5-7-19 Borrego Springs

For the maiden voyage of K’s new Jeep and camper rig, we decided to go to Borrego Springs – somewhere we know pretty well, including the state park campground. We’ve been there a number of times visiting our friends Tracy and Pam, who seem to love the place.

So off we went out the 76, past Indian casinos and Palomar Mountain. We made a quick stop at the Lake Henshaw restaurant, and the fare was surprisingly good. A chicken taco and a BLT hit the spot.

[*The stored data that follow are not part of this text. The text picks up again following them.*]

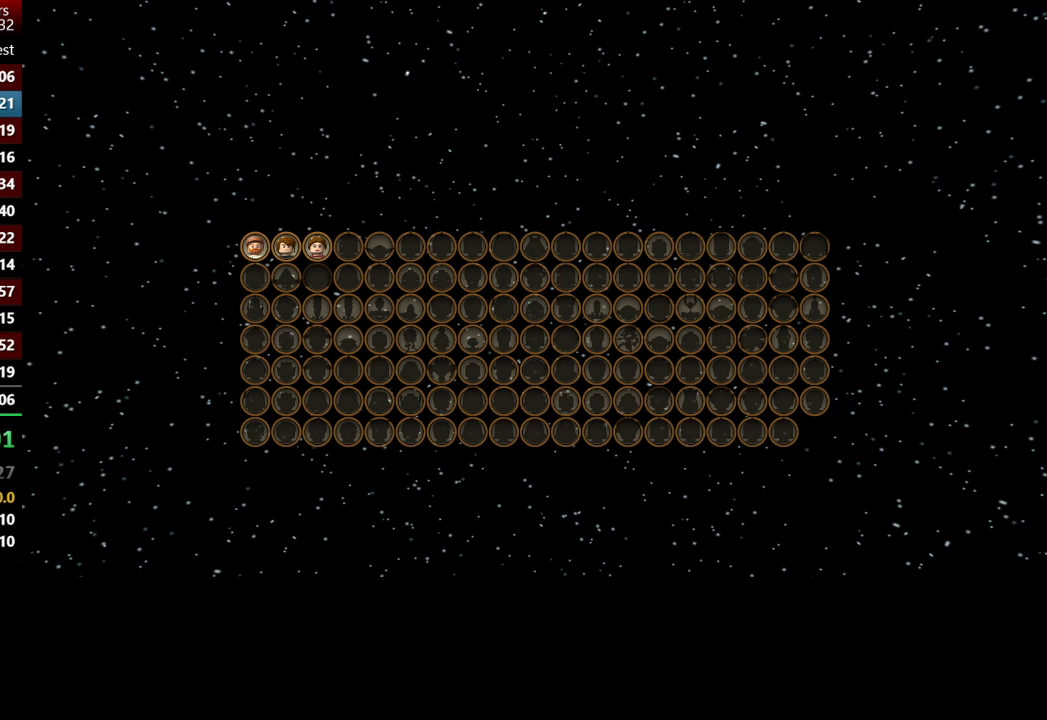
{"buttons": ["A"], "left_stick": "center", "right_stick": "center", "events": [[83, "A", "down"], [183, "A", "up"], [250, "A", "down"], [383, "A", "up"], [483, "A", "down"]]}
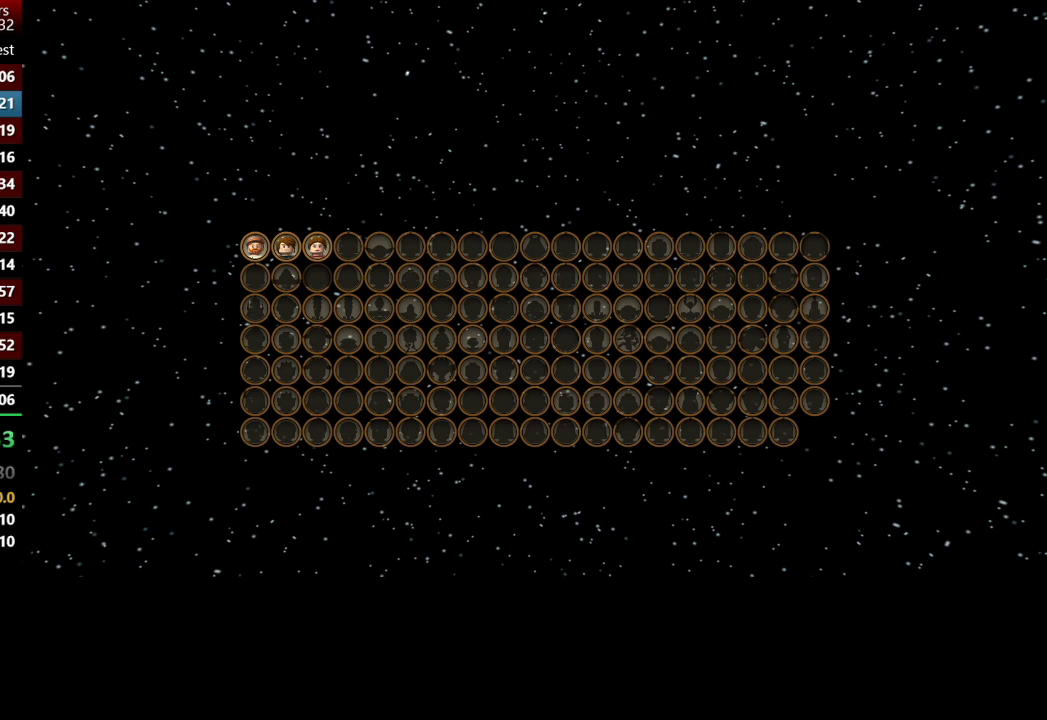
{"buttons": [], "left_stick": "center", "right_stick": "center", "events": [[50, "A", "up"], [150, "A", "down"], [250, "A", "up"], [350, "A", "down"], [450, "A", "up"]]}
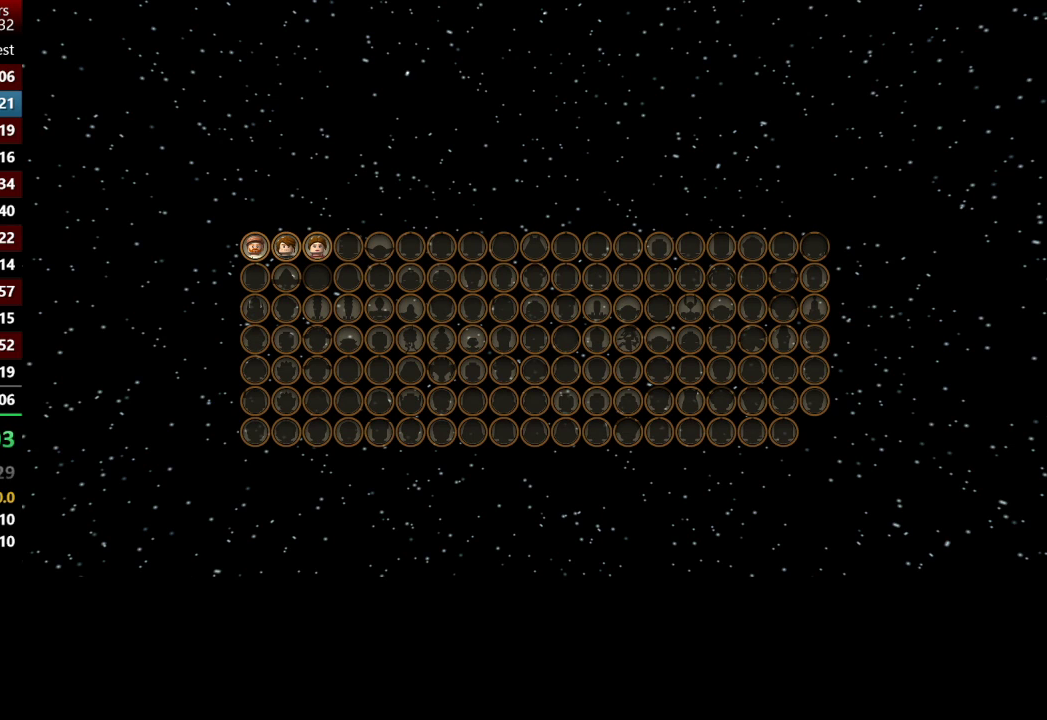
{"buttons": ["A"], "left_stick": "center", "right_stick": "center", "events": [[50, "A", "down"], [150, "A", "up"], [217, "A", "down"], [350, "A", "up"], [417, "A", "down"]]}
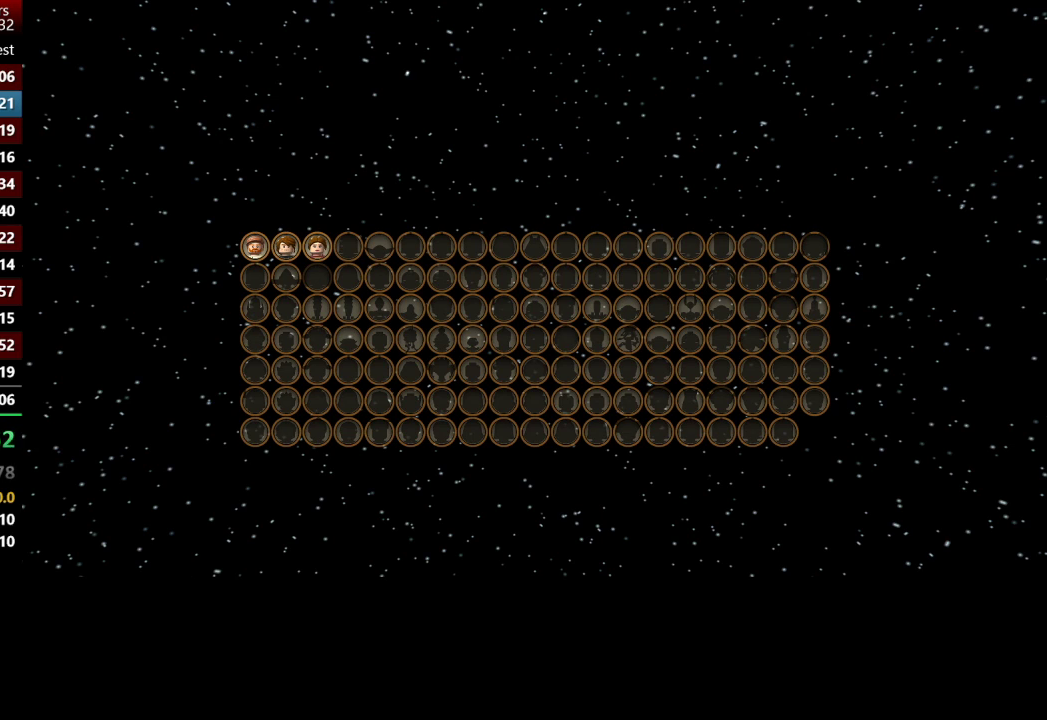
{"buttons": [], "left_stick": "center", "right_stick": "center", "events": [[17, "A", "up"], [117, "A", "down"], [250, "A", "up"], [350, "A", "down"], [450, "A", "up"]]}
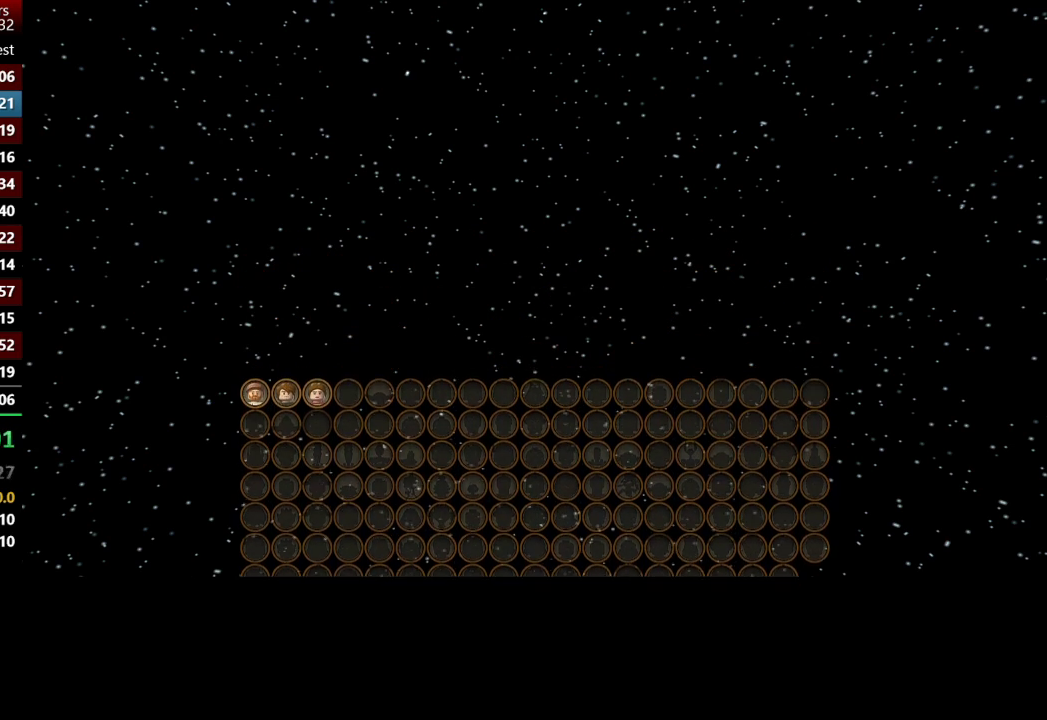
{"buttons": ["A"], "left_stick": "center", "right_stick": "center", "events": [[50, "A", "down"], [117, "A", "up"], [217, "A", "down"], [317, "A", "up"], [417, "A", "down"]]}
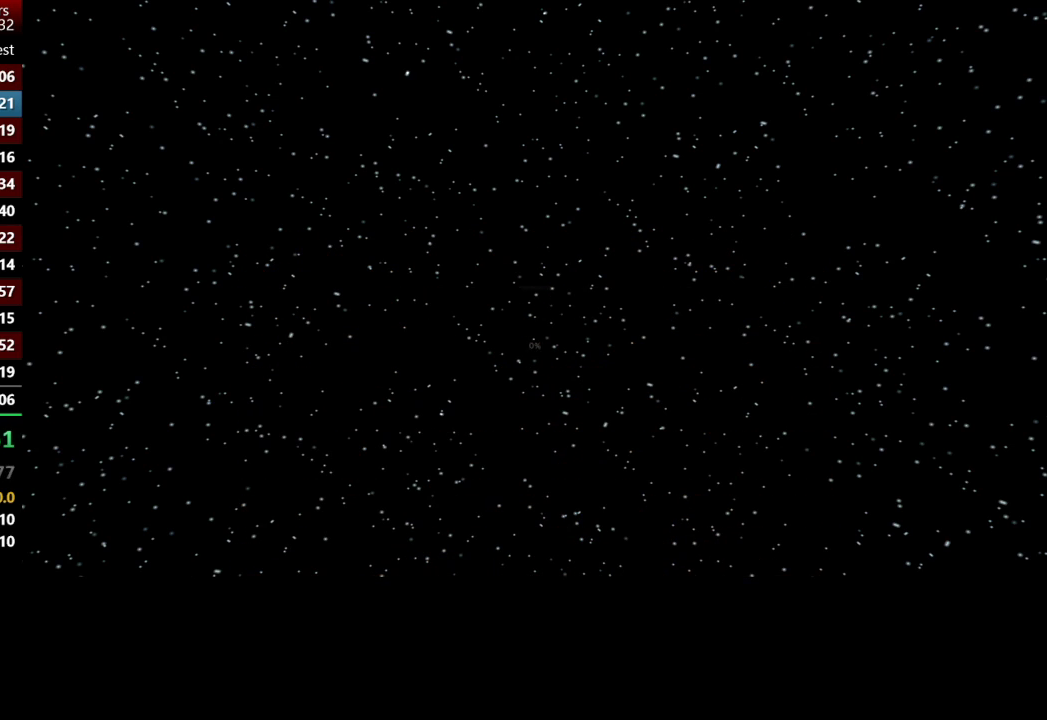
{"buttons": [], "left_stick": "center", "right_stick": "center", "events": [[17, "A", "up"], [117, "A", "down"], [217, "A", "up"], [317, "A", "down"], [450, "A", "up"]]}
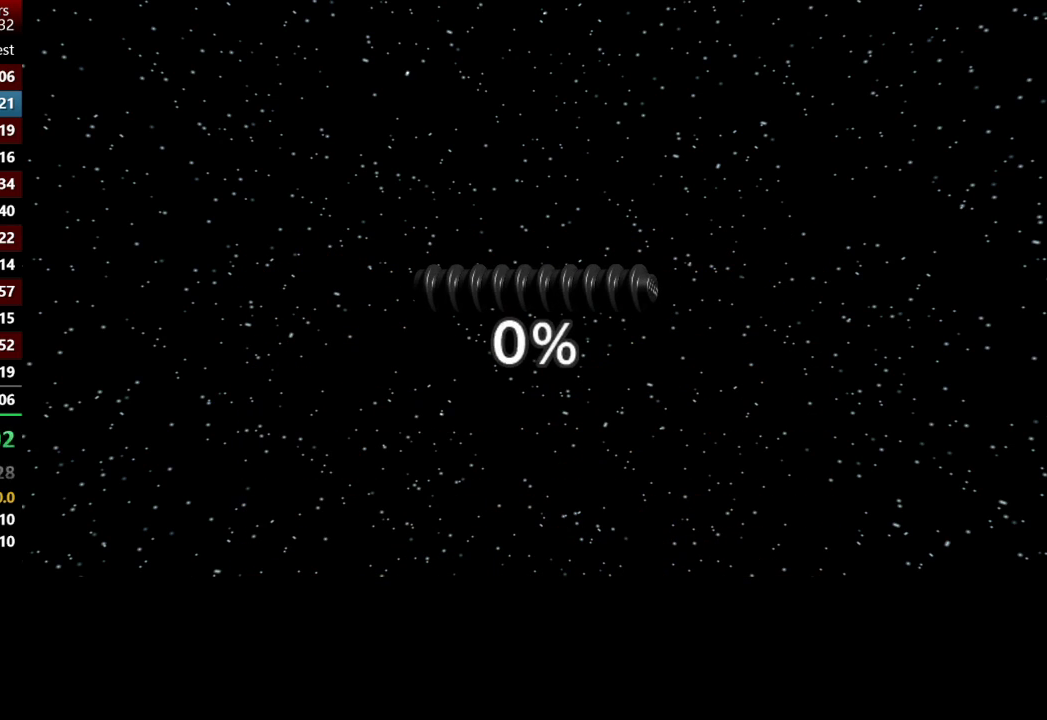
{"buttons": [], "left_stick": "center", "right_stick": "center", "events": [[17, "A", "down"], [133, "A", "up"], [217, "A", "down"], [283, "A", "up"], [383, "A", "down"], [483, "A", "up"]]}
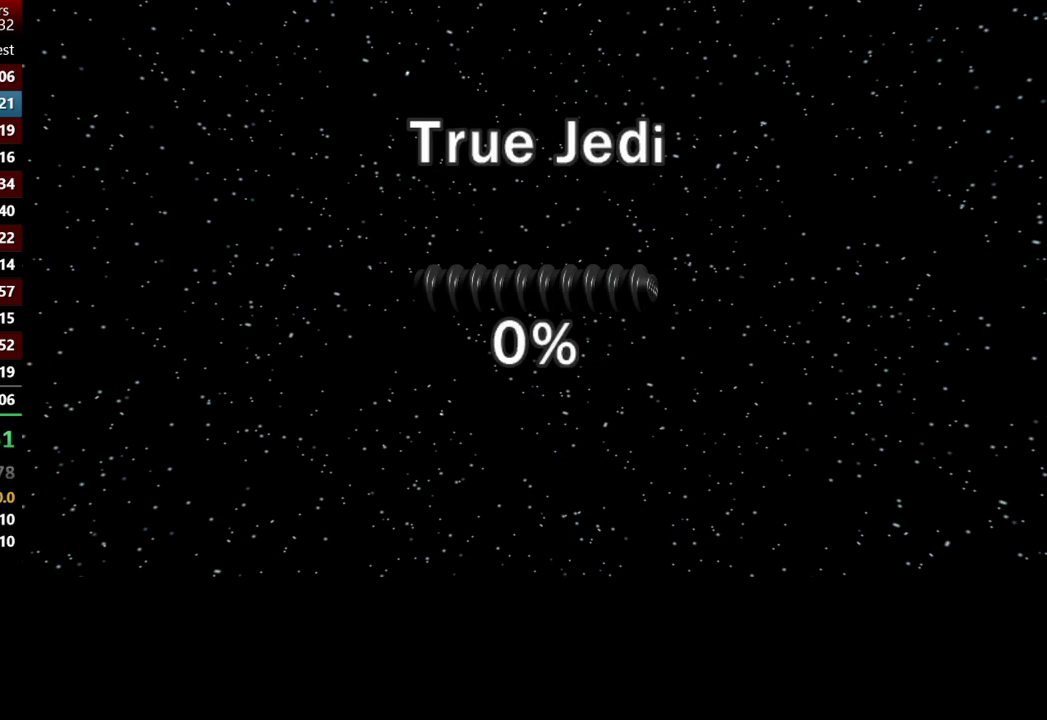
{"buttons": ["A"], "left_stick": "center", "right_stick": "center", "events": [[83, "A", "down"], [150, "A", "up"], [283, "A", "down"], [350, "A", "up"], [483, "A", "down"]]}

We decided to take the less aggressive route to Borrego through SR78, as opposed to straight down Montezuma Valley Road through Ranchita. The downhill grade on that one is steep, and for a first time out we decided to be conservative.

We reached the campground with no problems, and set up for the first time away from home. Other than a sticky sway bar that I had to kick off, it all went nicely. We nestled into the camper for a quick siesta (well, we *are* retired) and then explored Borrego Springs (the town), all 4-5 blocks of it.

Anza-Borrego is a place that definitely grows on you. It’s harsh most of the year – hot, dry and windy. But it has lots of subtle beauty, and some not so subtle. Here’s a picture of the 2017 spring “superbloom”, in which the desert floor is transformed into one of the finer gardens you’ll ever see. Miles and miles of it…

The next morning we decided to take a walk up Palm Canyon, where we’ve each been many times. For the first mile or so we weren’t even sure we were in the right canyon – we’d done my usual “just dive in and we’ll figure it out” approach to the hike, but eventually we came upon trail signs that proved we were indeed walking up Palm Canyon.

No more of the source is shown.